Frey felt the anxiety in the girl's grip and soothed her gently. "It's okay. I'm here."

Seconds passed.

Listening to Frey's heartbeat, the pain in Vayne's chest gradually faded.

She released the hug, looked up at Frey's face, and smiled—eyes shining. "I feel a lot better."

Frey's expression softened. She smiled back. "Good."

"Then I'm going to train," Vayne said.

Frey nodded. "Go."

Vayne turned away, her gaze hardening into resolve.

She wasn't the little girl who needed affection anymore.
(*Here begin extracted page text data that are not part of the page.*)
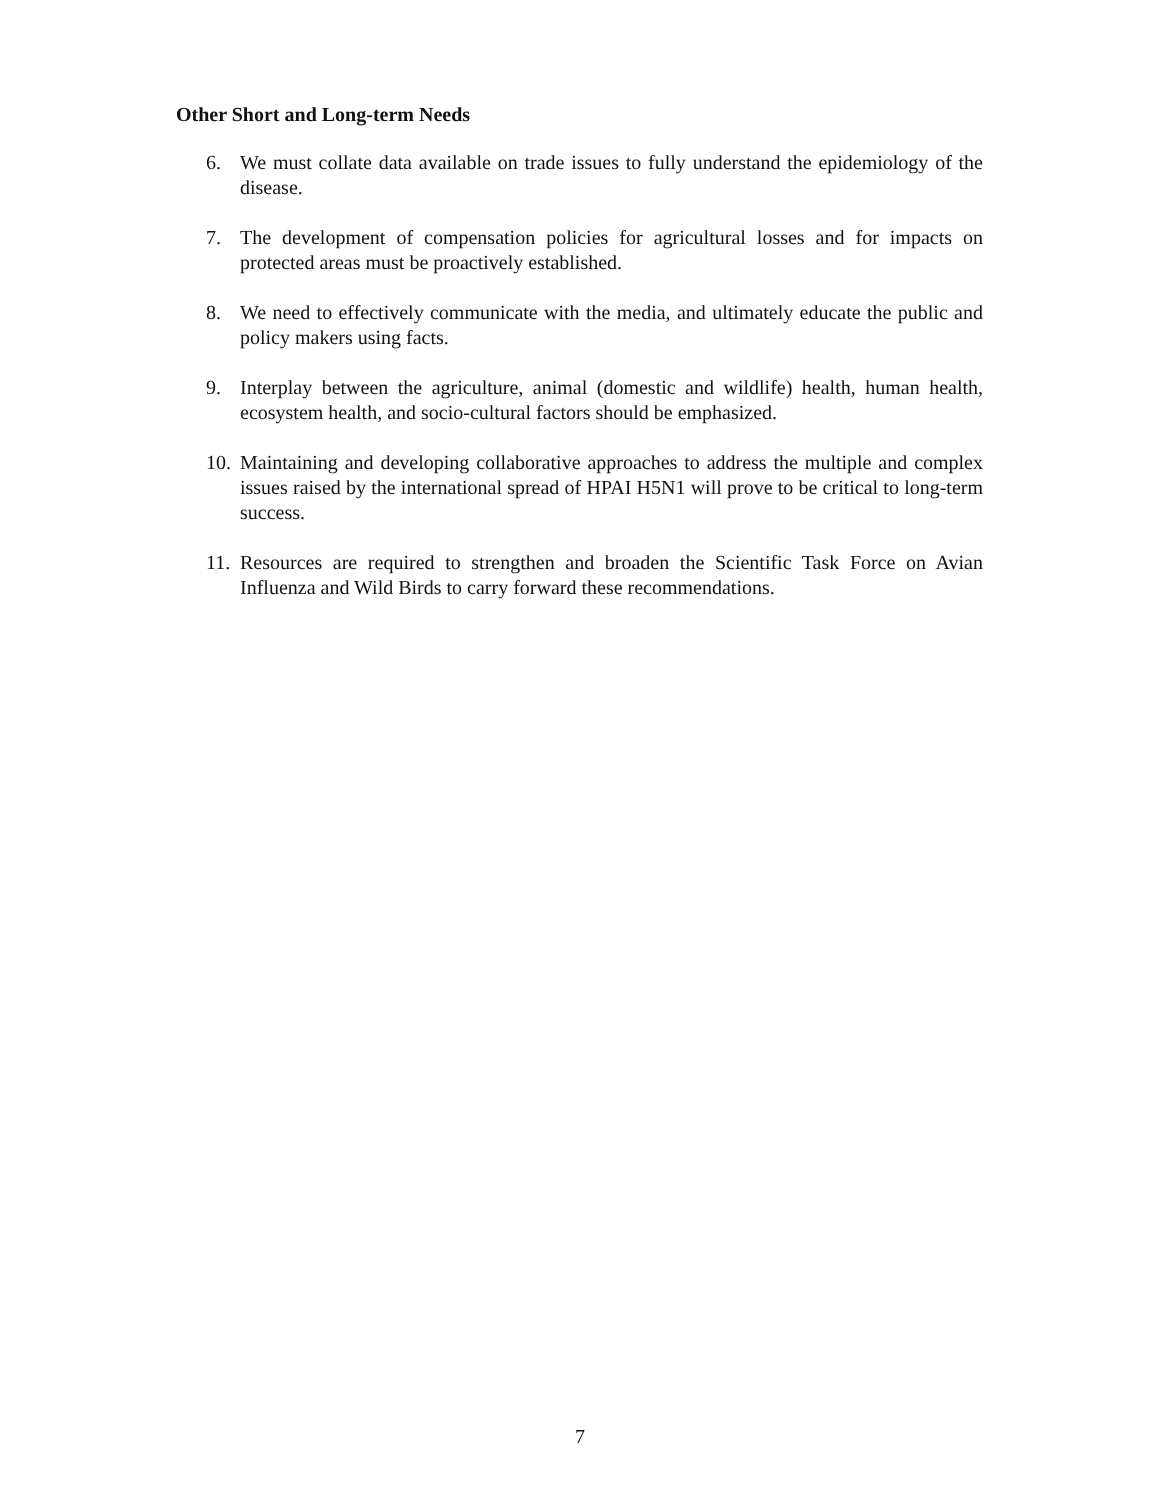Other Short and Long-term Needs
6. We must collate data available on trade issues to fully understand the epidemiology of the disease.
7. The development of compensation policies for agricultural losses and for impacts on protected areas must be proactively established.
8. We need to effectively communicate with the media, and ultimately educate the public and policy makers using facts.
9. Interplay between the agriculture, animal (domestic and wildlife) health, human health, ecosystem health, and socio-cultural factors should be emphasized.
10. Maintaining and developing collaborative approaches to address the multiple and complex issues raised by the international spread of HPAI H5N1 will prove to be critical to long-term success.
11. Resources are required to strengthen and broaden the Scientific Task Force on Avian Influenza and Wild Birds to carry forward these recommendations.
7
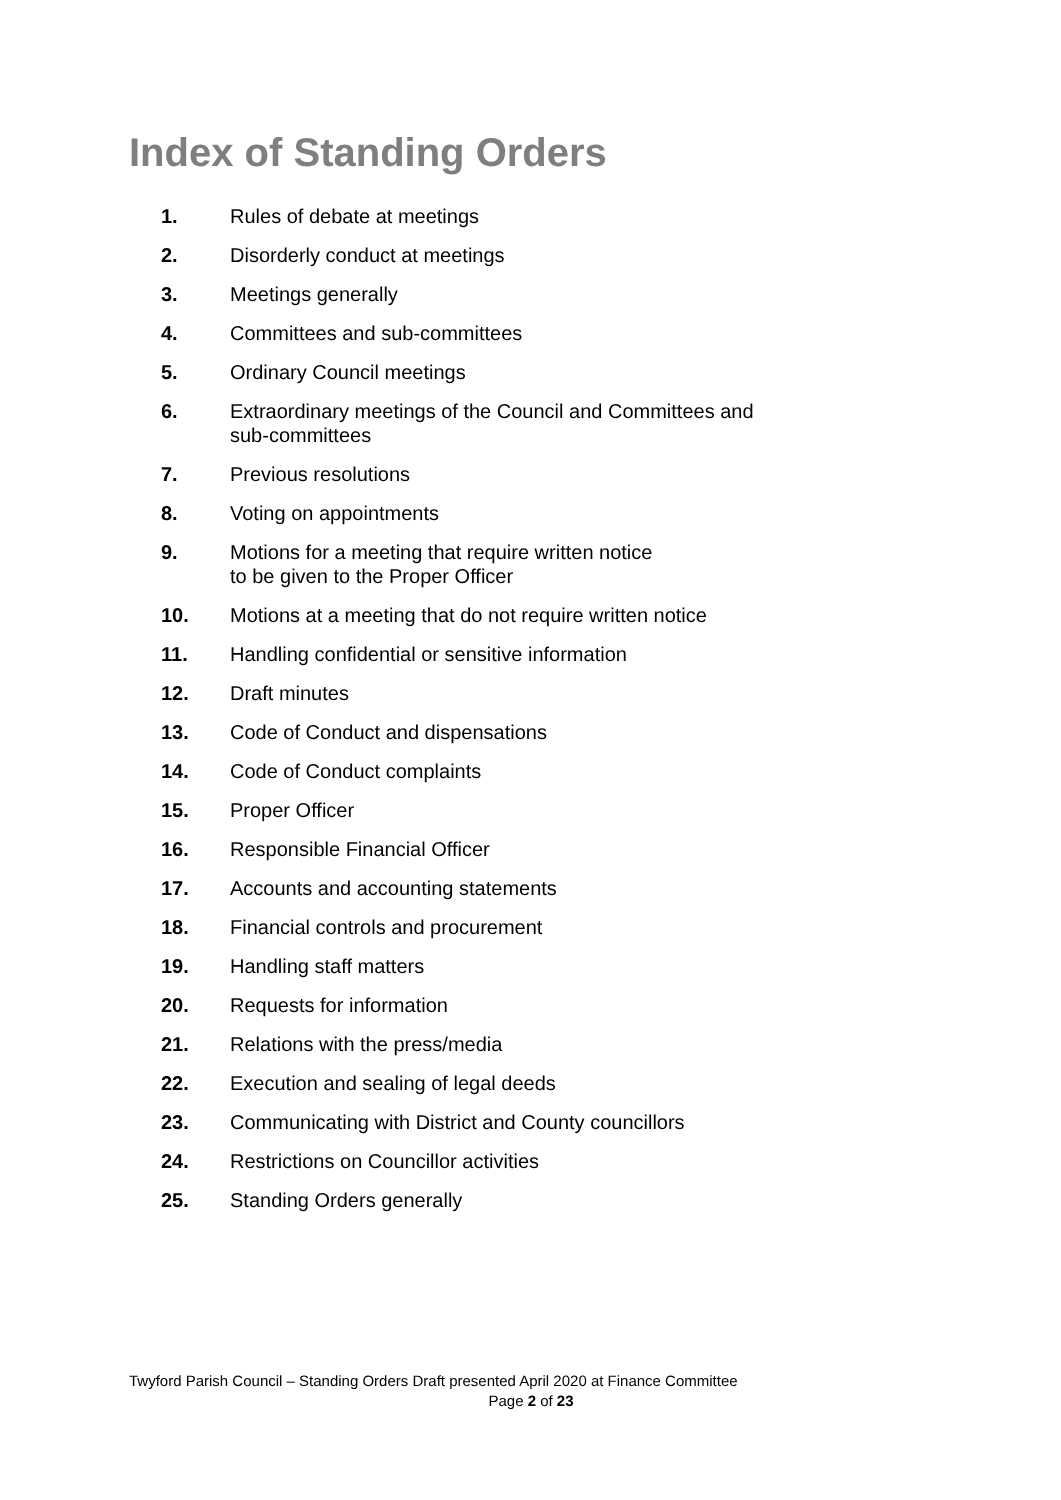Index of Standing Orders
1. Rules of debate at meetings
2. Disorderly conduct at meetings
3. Meetings generally
4. Committees and sub-committees
5. Ordinary Council meetings
6. Extraordinary meetings of the Council and Committees and sub-committees
7. Previous resolutions
8. Voting on appointments
9. Motions for a meeting that require written notice
to be given to the Proper Officer
10. Motions at a meeting that do not require written notice
11. Handling confidential or sensitive information
12. Draft minutes
13. Code of Conduct and dispensations
14. Code of Conduct complaints
15. Proper Officer
16. Responsible Financial Officer
17. Accounts and accounting statements
18. Financial controls and procurement
19. Handling staff matters
20. Requests for information
21. Relations with the press/media
22. Execution and sealing of legal deeds
23. Communicating with District and County councillors
24. Restrictions on Councillor activities
25. Standing Orders generally
Twyford Parish Council – Standing Orders Draft presented April 2020 at Finance Committee
Page 2 of 23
Now, as long as her teacher was here, it was enough.

From here on, she would keep hunting dark creatures with Frey—until all darkness in the world was wiped clean.

And she would keep hunting, keep growing stronger—

Strong enough that she would never lose Frey.

Watching Vayne walk away, Frey's gaze lingered on her back.

She remembered Vayne's eyes just now—full of trust and reliance.

And she remembered what Luke had said:

Only the one who tied the knot can untie it.

A complicated emotion flashed through Frey.

An impulse rose inside her—she lifted her hand like she wanted to say something.

But when she opened her mouth, nothing came out.

In the end, she didn't have the courage to take that step.

She gave up.

With a sigh, Frey turned to look outside.

She carried a secret—one she had hidden from Vayne for a long time.

At first, she hadn't cared.

But as her bond with Vayne deepened, the moment she wanted to confess, she no longer knew how to begin.

Frey saw Vayne as her child.

Vayne's presence had filled the cracks in Frey's heart, healing her wounds.

And Vayne's hatred of dark creatures ran into her bones.

So the deeper Frey's love grew, the less she knew how to speak.

She was terrified.

Terrified that if she told the truth, she would lose this child.

So she kept it buried.

And if she could, she wanted to bury it for the rest of her life.